**Fragmento para leer:**
────────────────────────────────────────

Cómo es una defensa moderna

Una respuesta práctica a las amenazas actuales combina varios niveles. Una protección sólida de las aplicaciones es la base. La confianza en los dispositivos y la supervisión del comportamiento reducen la superficie de ataque. La identificación persistente en todas las aplicaciones y navegadores evita la suplantación de identidad que hace posible el CDN leeching. Y las marcas de agua cierran el círculo al permitir que las plataformas identifiquen el dispositivo exacto detrás de cualquier fuga que aún logre colarse a través de las rejillas.

El verdadero poder surge cuando estas capas se conectan. Una vez detectada una fuga, el dispositivo responsable puede aislarse y apagarse en cuestión de segundos. Se trata de una respuesta mucho más precisa y eficaz que confiar en proveedores que quizá nunca respondan a una solicitud de retirada. También deben estar disponibles medidas más suaves: todos sabemos lo importante que es mantener contentos a los suscriptores.

Streamkeeper en la práctica

Mascha señaló que el tipo de protección que se requiere hoy en día no es teórico. Verimatrix Streamkeeper ya reúne estas capas de una manera práctica e integrada, vinculando la seguridad de las aplicaciones, la confianza en los dispositivos y la protección de contenidos, de modo que cada una de ellas refuerza a las demás. El objetivo no es añadir más herramientas, sino crear las condiciones en las que a los atacantes les resulte más difícil operar y más fácil detectarlos.

────────────────────────────────────────

Entradas del conjunto de datos:
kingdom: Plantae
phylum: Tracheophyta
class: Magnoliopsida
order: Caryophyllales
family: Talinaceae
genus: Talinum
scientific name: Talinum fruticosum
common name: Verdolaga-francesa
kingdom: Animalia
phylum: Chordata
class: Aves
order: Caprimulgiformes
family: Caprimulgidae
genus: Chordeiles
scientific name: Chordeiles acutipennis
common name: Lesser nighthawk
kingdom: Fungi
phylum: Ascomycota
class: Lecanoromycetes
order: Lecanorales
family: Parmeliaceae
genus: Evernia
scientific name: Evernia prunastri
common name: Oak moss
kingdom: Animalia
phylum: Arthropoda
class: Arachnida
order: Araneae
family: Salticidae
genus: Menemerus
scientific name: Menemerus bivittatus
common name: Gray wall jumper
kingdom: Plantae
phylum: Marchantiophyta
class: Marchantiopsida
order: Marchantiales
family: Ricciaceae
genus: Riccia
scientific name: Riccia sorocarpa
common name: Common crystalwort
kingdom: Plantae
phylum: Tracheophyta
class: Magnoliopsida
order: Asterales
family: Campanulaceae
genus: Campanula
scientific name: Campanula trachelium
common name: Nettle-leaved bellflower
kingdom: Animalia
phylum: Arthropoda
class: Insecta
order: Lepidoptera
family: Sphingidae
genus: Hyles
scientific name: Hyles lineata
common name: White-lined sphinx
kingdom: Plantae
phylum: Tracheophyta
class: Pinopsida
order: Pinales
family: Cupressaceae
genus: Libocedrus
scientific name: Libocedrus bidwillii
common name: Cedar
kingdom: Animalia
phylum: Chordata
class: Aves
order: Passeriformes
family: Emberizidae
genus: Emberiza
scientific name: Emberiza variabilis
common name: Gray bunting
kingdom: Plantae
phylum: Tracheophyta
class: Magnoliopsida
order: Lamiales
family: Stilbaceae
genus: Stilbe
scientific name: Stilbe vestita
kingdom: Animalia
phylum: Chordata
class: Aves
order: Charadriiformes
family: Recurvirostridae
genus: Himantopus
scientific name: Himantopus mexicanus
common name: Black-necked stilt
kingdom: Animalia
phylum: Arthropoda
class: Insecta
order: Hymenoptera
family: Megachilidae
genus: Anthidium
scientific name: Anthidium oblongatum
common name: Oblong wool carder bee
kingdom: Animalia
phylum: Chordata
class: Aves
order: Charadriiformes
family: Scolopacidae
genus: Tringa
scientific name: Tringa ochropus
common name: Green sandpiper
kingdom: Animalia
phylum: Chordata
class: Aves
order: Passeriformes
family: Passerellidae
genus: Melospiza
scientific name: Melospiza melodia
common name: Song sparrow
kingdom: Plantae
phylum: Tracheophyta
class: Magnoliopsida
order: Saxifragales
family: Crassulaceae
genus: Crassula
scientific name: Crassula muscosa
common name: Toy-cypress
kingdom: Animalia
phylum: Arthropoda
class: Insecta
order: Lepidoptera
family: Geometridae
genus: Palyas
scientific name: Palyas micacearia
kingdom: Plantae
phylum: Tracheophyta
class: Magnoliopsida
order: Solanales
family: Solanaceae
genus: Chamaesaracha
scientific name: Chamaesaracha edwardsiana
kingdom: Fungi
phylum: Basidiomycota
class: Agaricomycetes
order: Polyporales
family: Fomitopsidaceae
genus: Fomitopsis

────────────────────────────────────────

**Consigna:** Enumera, por favor, lo que Verimatrix Streamkeeper vincula según el fragmento sobre la defensa moderna.

**Respuesta:**
- La seguridad de las aplicaciones
- La confianza en los dispositivos
- La protección de contenidos